Kubanis asked, “Were you at all intoxicated?”
“No. This is the first thing I woke up to.”
“Did you contact anyone?”
“Huh?”
“Did you make a phone call?”
“Yes, when I found out the laptop was missing.”
“What did you say?”
“I said bring it back or I’ll send you back to prison.”
“How did you know he took it?”
“He was the only one who came to my house that morning.”
“But weren’t you asleep in bed?”
“I was only dozing because I’d just been up to let the chickens out.”
“So you call him up and accuse him of taking the laptop and he denies it?”
“That’s right. I said, 'You need to bring our stuff back.'“
“So you didn’t believe his denial, and you said something about Dorota knowing someone in the DA’s office?”
“It was a bluff.”
“And he retaliated about knowing somebody on the street who could come and mess you up?”
“Yeah, but I don’t believe he was bluffing, though.”
“Nothing further.”
DA David Eyster called his next witness, a Polish exile, called Dorota Blaszkowska. How this seemingly innocent young woman came to be in a Ukiah doublewide with desperados coming and going in the middle of the night is not known.
“I want to take you back to the 20th of February, Dorota. Do you remember that night?”
“Rather more than I could wish, but sure.”
“Before the incident we’re all here about today, before any of that happened, at around 7:30 in the morning, what had you been doing that night?”
“I was going on the computer, yes; but, no, not ‘Facebookin’ — but, yes I was on a chat line with some friends.”
“In Europe,” Kubanis interjected irrelevantly.
The witness shrugged non-comittally, and since Kubanis was only being conversational, the DA didn’t object as to pertinence.
“Where were you?”
“On the couch.”
“Did you leave the laptop there when you went to bed?”
“Yes.”
“Conspicuously so?”
“Yes. I didn’t want Mark to sit on it — and he would, if I didn’t prop it up in plain sight.”
“So you left it on the pillow where Mr. Bennett wouldn’t sit on it. Do you carry a purse?”
“Yes.”
==================================================
Continue the courtroom account of the missing laptop, picking up right after its last line, before the material that follows.
==================================================
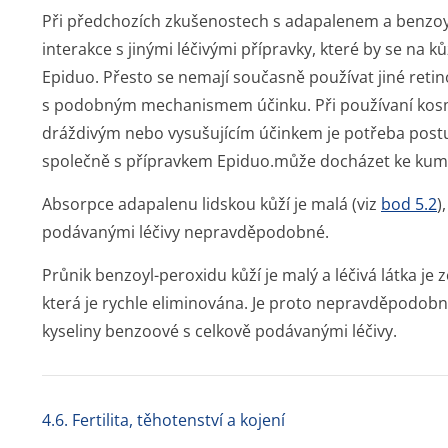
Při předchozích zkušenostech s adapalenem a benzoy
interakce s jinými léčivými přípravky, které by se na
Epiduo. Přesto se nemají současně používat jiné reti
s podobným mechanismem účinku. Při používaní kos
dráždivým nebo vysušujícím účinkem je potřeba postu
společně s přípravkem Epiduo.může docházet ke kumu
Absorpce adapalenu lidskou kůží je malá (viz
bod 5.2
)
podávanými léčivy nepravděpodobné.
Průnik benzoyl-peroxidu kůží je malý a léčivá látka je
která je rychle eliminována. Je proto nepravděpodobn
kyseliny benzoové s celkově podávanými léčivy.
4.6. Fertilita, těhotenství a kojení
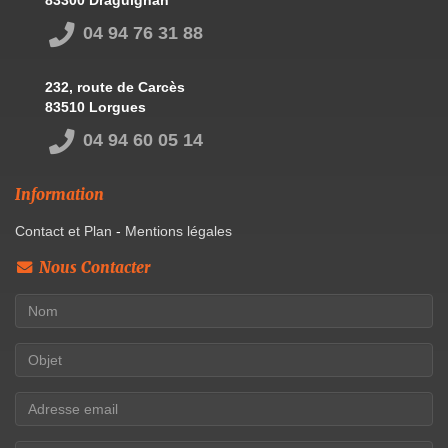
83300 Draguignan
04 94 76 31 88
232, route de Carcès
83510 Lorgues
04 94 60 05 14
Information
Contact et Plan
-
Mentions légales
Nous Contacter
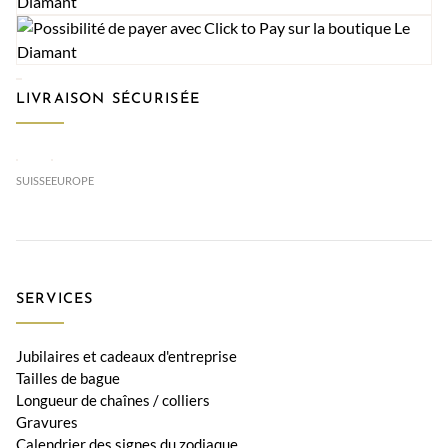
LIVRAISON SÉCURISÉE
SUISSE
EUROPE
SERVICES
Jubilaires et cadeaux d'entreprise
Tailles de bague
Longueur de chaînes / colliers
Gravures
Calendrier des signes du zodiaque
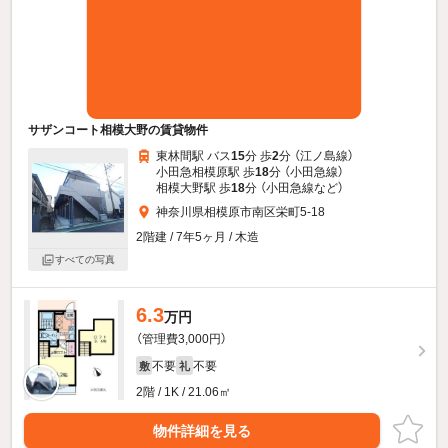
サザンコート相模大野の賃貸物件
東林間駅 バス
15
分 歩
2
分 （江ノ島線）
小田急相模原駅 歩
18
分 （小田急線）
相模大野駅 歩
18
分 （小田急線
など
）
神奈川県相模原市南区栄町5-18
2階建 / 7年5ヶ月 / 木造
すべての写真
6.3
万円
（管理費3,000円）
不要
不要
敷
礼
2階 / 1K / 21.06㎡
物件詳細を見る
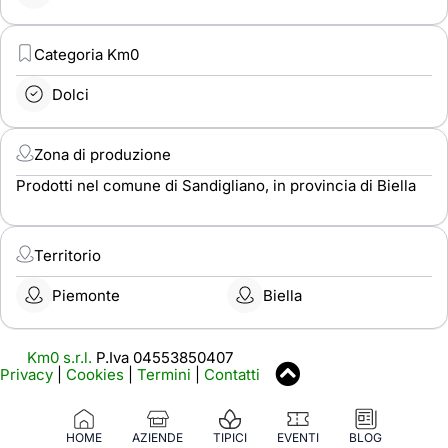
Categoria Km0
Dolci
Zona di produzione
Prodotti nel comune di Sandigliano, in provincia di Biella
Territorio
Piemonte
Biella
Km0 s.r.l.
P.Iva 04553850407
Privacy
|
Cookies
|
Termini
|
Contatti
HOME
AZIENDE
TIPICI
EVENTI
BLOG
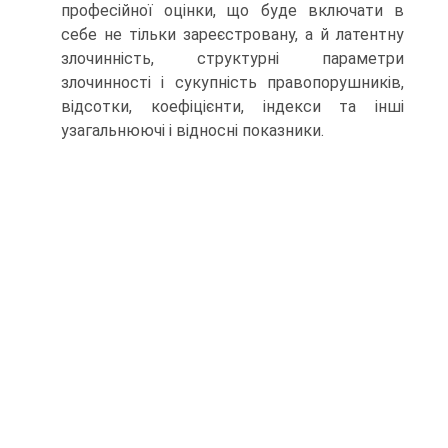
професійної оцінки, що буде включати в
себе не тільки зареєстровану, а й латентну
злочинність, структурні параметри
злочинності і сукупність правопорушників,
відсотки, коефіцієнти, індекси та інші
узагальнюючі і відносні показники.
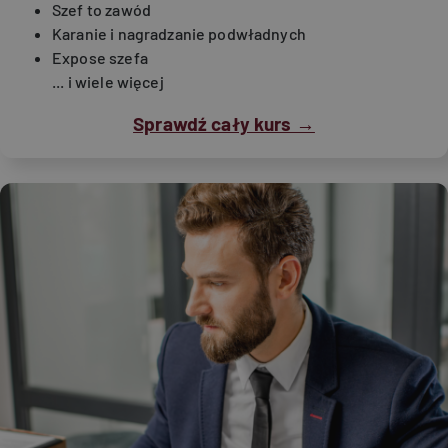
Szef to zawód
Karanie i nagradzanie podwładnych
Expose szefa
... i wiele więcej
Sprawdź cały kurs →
==================================================
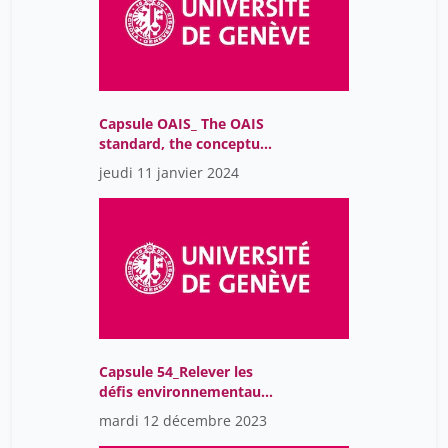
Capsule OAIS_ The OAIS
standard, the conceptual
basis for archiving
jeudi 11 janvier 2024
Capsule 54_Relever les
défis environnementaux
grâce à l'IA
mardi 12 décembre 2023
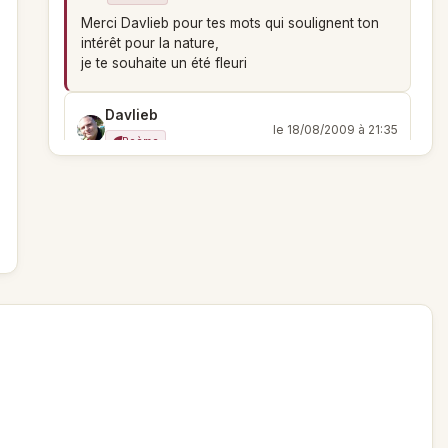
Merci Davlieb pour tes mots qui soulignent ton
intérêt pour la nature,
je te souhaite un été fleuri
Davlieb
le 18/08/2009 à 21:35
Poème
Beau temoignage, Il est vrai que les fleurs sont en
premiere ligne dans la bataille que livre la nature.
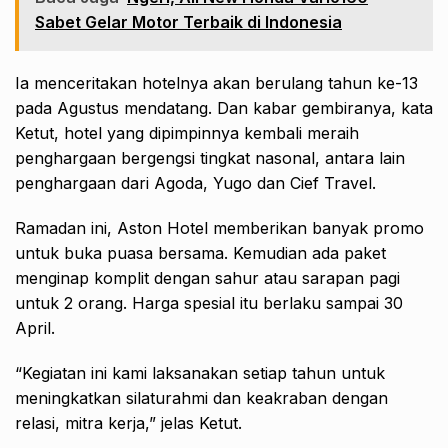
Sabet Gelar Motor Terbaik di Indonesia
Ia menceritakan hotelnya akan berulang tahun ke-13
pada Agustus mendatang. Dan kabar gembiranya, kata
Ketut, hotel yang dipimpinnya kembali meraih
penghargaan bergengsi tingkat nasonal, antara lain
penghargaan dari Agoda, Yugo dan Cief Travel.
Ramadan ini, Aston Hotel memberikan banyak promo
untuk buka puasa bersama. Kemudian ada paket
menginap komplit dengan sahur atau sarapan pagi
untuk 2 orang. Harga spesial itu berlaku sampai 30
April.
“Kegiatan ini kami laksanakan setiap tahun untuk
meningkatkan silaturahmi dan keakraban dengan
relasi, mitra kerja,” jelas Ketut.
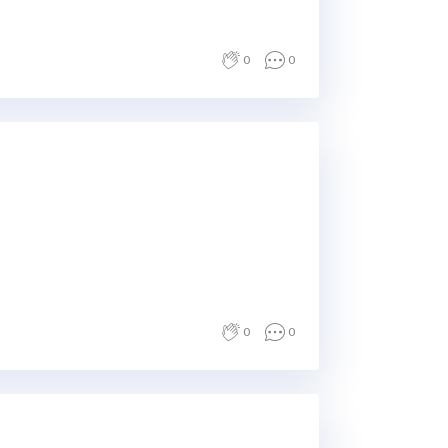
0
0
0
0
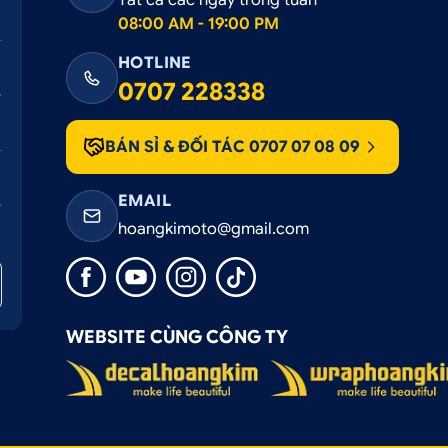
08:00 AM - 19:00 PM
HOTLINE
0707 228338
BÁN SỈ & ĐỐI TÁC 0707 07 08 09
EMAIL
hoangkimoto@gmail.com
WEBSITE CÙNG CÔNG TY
==================================================
**Exercise answer:**
“Where did you leave your purse when you went to the bedroom?”
“Under the table.”
“What was on top of the table?”
“The case I carry my prescriptions in; my keys were beside it. My purse with my passport, ID and such, was under the table.”
“Did you go to sleep?”
“Yes.”
“And when you woke up, what did you do?”
“I went into the kitchen and had a glass of water. Then I noticed the couch where I’d left the computer was covered with a sleeping bag.”
“And you’re sure you hadn’t spread it on the couch before you went to bed?”
“No I didn’t, I’m sure. And my purse was open with the lid off my pill bottle.”
“And your computer?”
“It was gone.”
“Were you there when Mark called the police?”
“Yes.”
“Did he seem scared?”
“Objection, calls for speculation.”
“Do you know Mark well enough to tell if he’s scared?”
“Yes.”
“And was he?”
“Yes.”
The dapper Kubanis, his face ruddy from the dual effects of the recent cold snap and, perhaps, liquid antidotes, wore a tweedy wool suit with a tartan necktie. He paced along the jury rail, then stopped abruptly and said, “Ms. Blaskowska!”
“Ms. Blaskowska,” Kubanis resumed. “You left the laptop on the pillow, but where was the charging apparatus, if any?”
The dramatic had instantly devolved into the trivially mundane.
“I put it under the coffee table, with my purse.”
“But I thought you said you left your purse on the top of the coffee table?”
“Not that purse. I left that purse on the tabletop. But I left my purse under the table.”
“And you have a prescription for Vicodin?”
“Yes.”
“Why?”
“For menstrual pain.”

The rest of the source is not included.